Never usually females in either situation.


----------



## NingenExp (Apr 4, 2011)

I selected from the same age, but it's slightly older. I'm the youngest of my friends. It has always been like this. With family it's different. I am more prone to hang around with younger people.


----------



## tanstaafl28 (Sep 10, 2012)

slightly younger, mixed.


----------



## dancingmoonbaby (Oct 4, 2012)

With friends past and present, I've found that they're either a few years older than me or younger


----------



## hulia (Sep 13, 2012)

Usually older, with the majority of them being female.


----------



## Lilsnowy (Sep 9, 2009)

Usually I enjoy hanging out with older males because they have a calming influence on me. I have always been drawn to older male introverts, I think because I had a close relationship to my ISTP dad. But I also get along well with males and females who are close to my age.


----------



## Mind Swirl (Sep 7, 2011)

Most of my friends are older by a few months, or are a few years younger. I don't know why, but I get along easy with slightly younger people (within reason, if they are still within my generation, not kids). I'm also pretty young at heart, so that could be a factor. I found my brother's friends easier to get along with in comparison to guys my age. Mostly they were a lot more easygoing. 

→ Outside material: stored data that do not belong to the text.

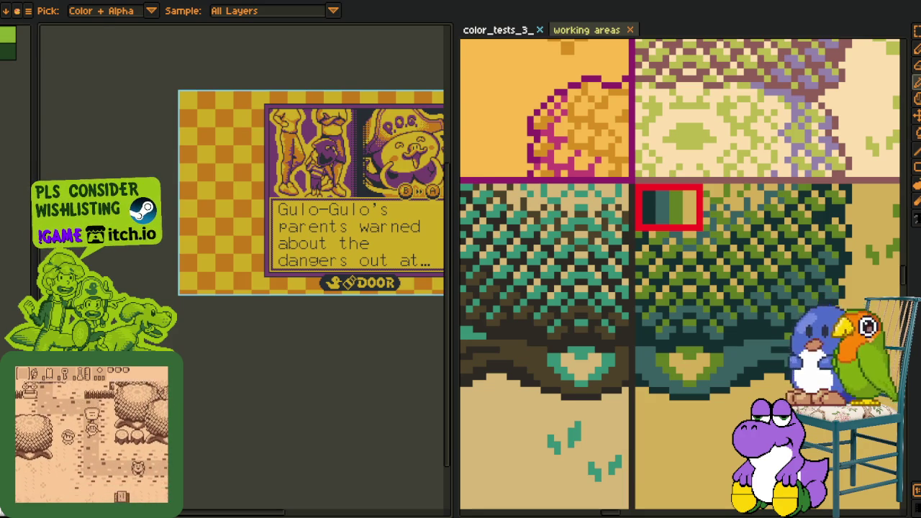
# Export the Gulo-Gulo screenshot as demo_screenshot_007.png and re-export the tornado screenshot.
pyautogui.click(9, 2)
pyautogui.click(123, 84)
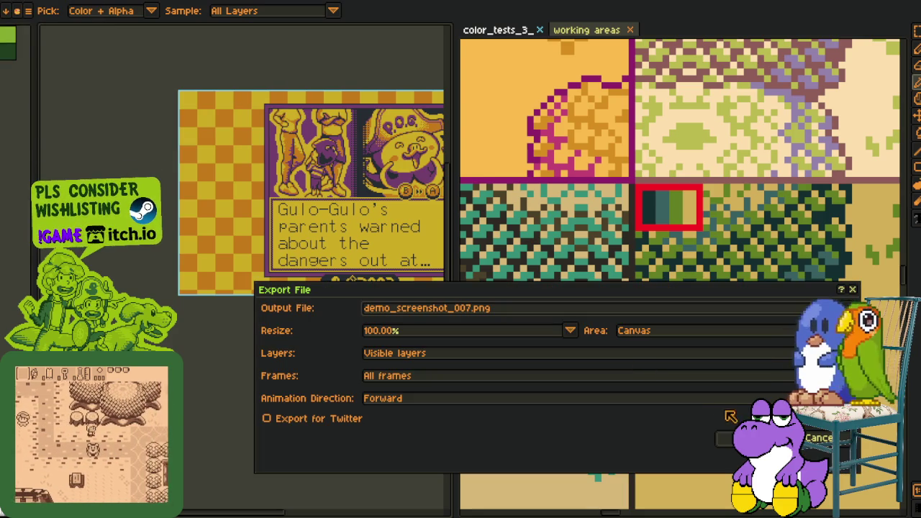
pyautogui.click(725, 438)
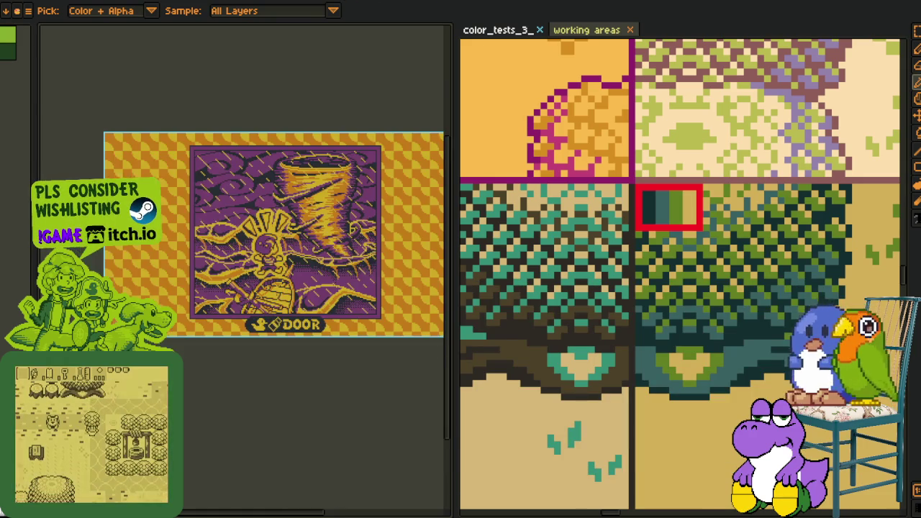
pyautogui.click(8, 2)
pyautogui.click(125, 85)
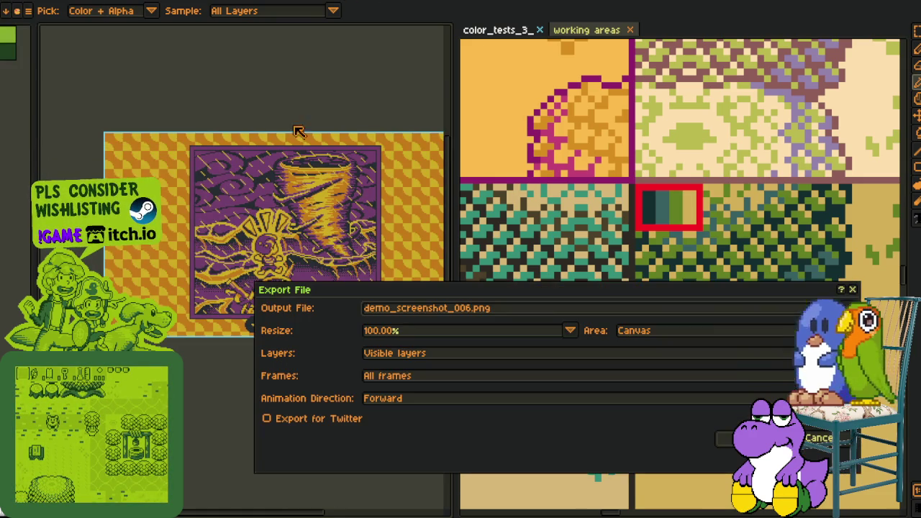
pyautogui.click(724, 438)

Also, people my age are starting to get married at this point and they tend to have other responsibilities and rarely do things with friends. It's easier to be friends with other unmarried people who may be a bit younger.


----------



## Evey (Oct 9, 2012)

Most of my friends tend to be in their late 20s and early 30s, i'm 23. I have a couple of friends my age or in their mid 20s but mostly older.


----------



## themartyparade (Nov 7, 2010)

My friends have always been older than me. Not sure why, we just seem to be on the same level.


----------



## The Grand Vizer (Aug 25, 2012)

*male*

Male, ages 35-55


----------



## FlaviaGemina (May 3, 2012)

Friends: same age or older, female or male
people at work I currently enjoy talking to most: mostly older, female or male


----------



## staticmud (Jun 28, 2012)

My friends tend to be at least a few years older than I am and male.


----------



## Eddy Kat (Sep 10, 2012)

Most of my family members are male, so I tend to have better relarionship with friendly looking guys as long Im not attracted to them lol


----------



## SkyRunner (Jun 30, 2012)

My age and kind of a mix I guess.


----------



## Daerwen (Sep 24, 2012)

I have never gotten along with people my own age. Even as a child I felt more comfortable and accepted around the older folk. My friends have always been older (about five years) females and (gay) males. I am terrified of straight men because I just don't know how to talk to them lol.


----------



## firedell (Aug 5, 2009)

Males at a similar age, or older.


----------



## goodgracesbadinfluence (Feb 28, 2011)

Most of my friends are younger than myself. If they're older, it's usually only by a year or two. I hang out with both sexes equally.


----------



## Particulate (Sep 21, 2012)

mushr00m said:


> Please select option/s for you friends age/gender range.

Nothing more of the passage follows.